“The thief cometh not, but for to steal, and to kill, and to destroy; I am come that they might have life, and that they might have it more abundantly.” John 10:10 (KJV)
I asked the Holy Spirit to help me chose a devotion for our monthly meeting. Only God could have picked it.
In closing the devotional part of our meeting, I restated the main lesson. “Satan will create situations so horrible that you’ll see no way to escape except to sacrifice everything you hold dear.”
Her voice quaking, Cathy spoke softly, barely above a whisper.
“I know what that feels like. Even though I am not there anymore, unforgiving feelings are still there. At my previous church, I was verbally attacked. I felt it was better for me to leave than to stay. I try to forgive the people, but it is so hard.”
Wincing, I struggled with whether or not I should tell her my story. I didn’t want to jade her opinion of our church since she was a new member, but hopefully to encourage her. In my opinion, our church wasn’t any better than her old church.
“It sounds like you were a victim of spiritual abuse. I know. I have been subjected to some of the same. I just want you to know that I understand exactly what you are feeling.”
“Spiritual abuse. I haven’t heard that term before, but it fits.” Her voice started getting stronger, but still tentative, not sure if she could trust me with her secret, her hurt.
I prayed for guidance before I responded. “I don’t want to run you away from our church and I don’t want to gossip, so I won’t tell you my story, but..”
She cut me off. “I had a feeling about this church before I joined. I just felt like I needed to get away from the previous church. Please tell me about your experience.”
“I stuck it out here. I have struggled so long and hard about whether to go or to stay. It has been eight years since it started. It got so bad that my husband resigned as a deacon and started going to another church. But, I have decided to stay for now.”
We spent the next hour comparing horror stories of spiritual abuse and abuse of authority that happens in churches. We both were shocked that these horrible abuses could happen in our little family churches. That is something that happens at other churches in other towns, not in our little town.
“You are an inspiration to me, Cathy. You left after three rounds of abuse, even though you grew up in that church and have family still there; you had enough courage to leave.”
“No, you are an example to me. You stayed instead of running.

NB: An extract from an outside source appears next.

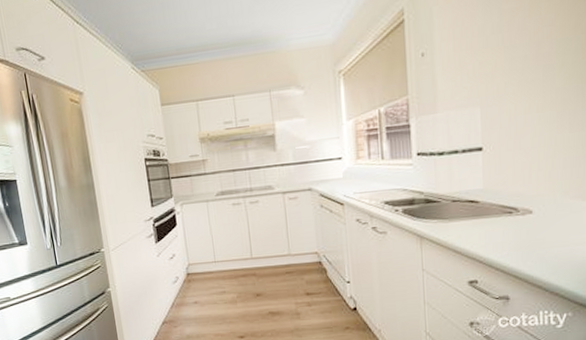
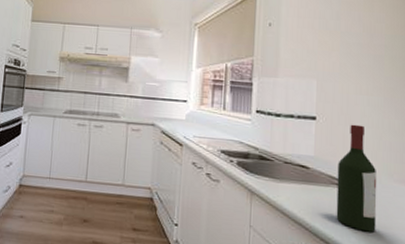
wine bottle: none [509,146,553,254] -> present [336,124,377,232]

I could never to that.”
Spiritual abuse comes when you least expect it. It knocks you to your knees. But it doesn’t stop there. The continued abuse chips away at your spiritual foundation. If your foundation isn’t solid, then it will crumple under this pressure. It usually happens to people who are very active in church, who questions authority and new standards of operation. The most insidious part of spiritual abuse is the victim rarely is as vigorous working for God after the abuse happens. .
We had different solutions to the same problem, but knowing now that we weren’t the only ones encouraged us to continue in our faith. God is unchangingly good, Satan is unchangingly evil.
Father, I pray for the people who are just beginning to realize something is wrong in their church. I pray that you give them direction and encouragement. I pray that this abuse will strengthen their faith, not cause them to turn away. Give them the ability to forgive. Amen.